岸田家にとって「政治家は家業」同然…外遊先で“観光三昧”の「翔太郎秘書官」を待ち受ける苦難
岸田家の家業は政治
岸田首相も翔太郎氏も、共に緊張感が欠如していたのだとすれば、《改めて徹底》させても無意味だろう。なぜなら、まずは緊張することから始めなければならないからだ。
山井氏は「大臣へ向けた土産購入ではなく、国民へ向けた仕事をさせるべきだ」と皮肉交じりにアドバイスしたが、同感という有権者は多いに違いない。
「岸田首相や翔太郎さんに緊張感が欠けているのは、岸田家が3代にわたって続く政治家一家ということも大きいのではないでしょうか。政治が家業同然になっており、地元の有権者は黙っていても票を入れてくれます。選挙で落選する心配がないことが、批判に対する感度の鈍さの理由でしょう」(同・記者)
広島県西志和村(現・東広島市志和町)に生まれた岸田正記(1895~1961)は、岸田首相にとっては祖父にあたる。
正記は京都帝国大学法学部に進み、在学中に高等文官試験(現・国家公務員採用総合職試験)に合格した。筋金入りの秀才という印象だが、官僚の世界には進まなかった。

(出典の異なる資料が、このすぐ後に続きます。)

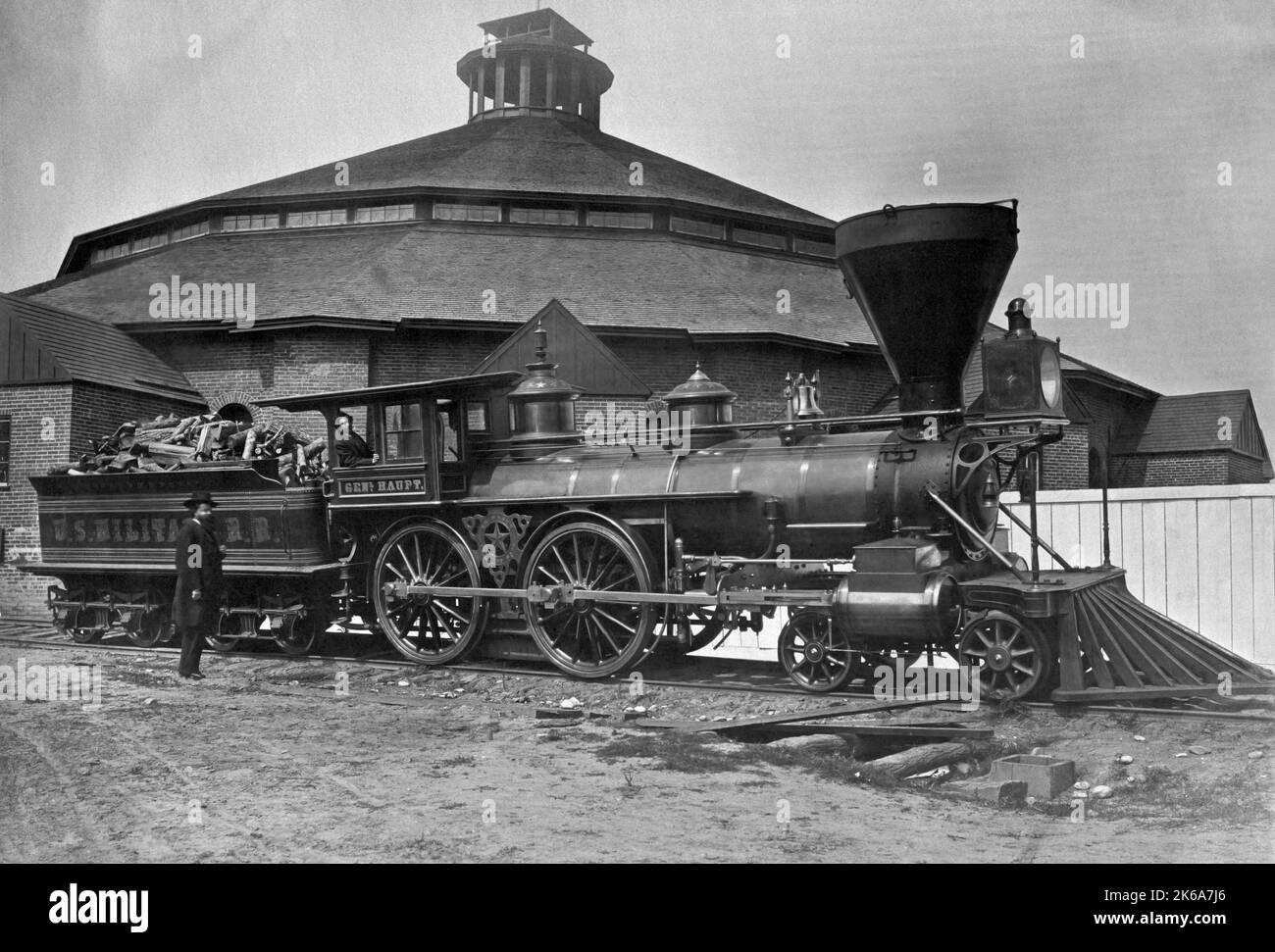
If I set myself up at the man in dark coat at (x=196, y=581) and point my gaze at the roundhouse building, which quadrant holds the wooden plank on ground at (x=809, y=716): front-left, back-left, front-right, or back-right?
back-right

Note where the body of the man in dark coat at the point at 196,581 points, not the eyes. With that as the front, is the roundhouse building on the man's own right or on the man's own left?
on the man's own left

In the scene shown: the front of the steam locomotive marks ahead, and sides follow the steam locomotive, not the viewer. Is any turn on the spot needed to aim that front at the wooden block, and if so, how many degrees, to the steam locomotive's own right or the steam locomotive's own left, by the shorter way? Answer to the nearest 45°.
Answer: approximately 45° to the steam locomotive's own right

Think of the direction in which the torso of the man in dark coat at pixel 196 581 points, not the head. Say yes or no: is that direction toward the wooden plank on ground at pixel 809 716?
yes

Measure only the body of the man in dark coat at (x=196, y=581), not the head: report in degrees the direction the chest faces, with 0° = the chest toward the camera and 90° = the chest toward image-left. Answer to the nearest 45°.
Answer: approximately 315°

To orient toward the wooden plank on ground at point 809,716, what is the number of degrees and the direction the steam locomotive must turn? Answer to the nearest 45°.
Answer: approximately 45° to its right

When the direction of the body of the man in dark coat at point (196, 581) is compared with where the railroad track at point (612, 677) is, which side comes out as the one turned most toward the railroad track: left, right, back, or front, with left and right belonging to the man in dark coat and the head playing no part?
front

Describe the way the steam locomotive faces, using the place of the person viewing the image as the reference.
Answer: facing the viewer and to the right of the viewer
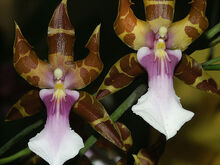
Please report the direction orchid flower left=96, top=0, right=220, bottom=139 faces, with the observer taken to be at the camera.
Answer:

家業の不動産業を継ぎ、地元の広島でデパート経営に乗り出す。旧満州でもデパートや不動産会社を経営していた。
2年間の浪人生活
そして1928(昭和3)年に衆議院議員選挙に出馬して初当選。以後、6期連続当選を果たした。
「戦時中に海軍政務次官など内閣の要職を歴任したため、戦後は公職追放となりました。サンフランシスコ平和条約が発効され公職追放が解除されると、1952年の総選挙に立候補し当選しましたが、1期で引退しています」(同・記者)
岸田文武(1926~1992)は戦時中、東京帝国大学法学部に進み、父と同じく在学中に高等文官試験に合格。1949年、商工省(現・経済産業省)に入省し、資源エネルギー庁公益事業部長、貿易局長、中小企業庁長官などを歴任した。
「1979年の総選挙で初当選し、総務政務次官や文部政務次官などを経て、1988年から自民党の経理局長を務めました。入閣を果たしたことは一度もありませんでしたが、いわゆる“縁の下の力持ち”として自民党や政権を支えました」(同・記者)
そして1957年に、岸田首相が生まれた。父親の方針で広島ではなく東京で育てられた。
開成高校を卒業し、東京大学を目指して2年間の浪人生活を経験。最終的には早稲田大学法学部に進んだ。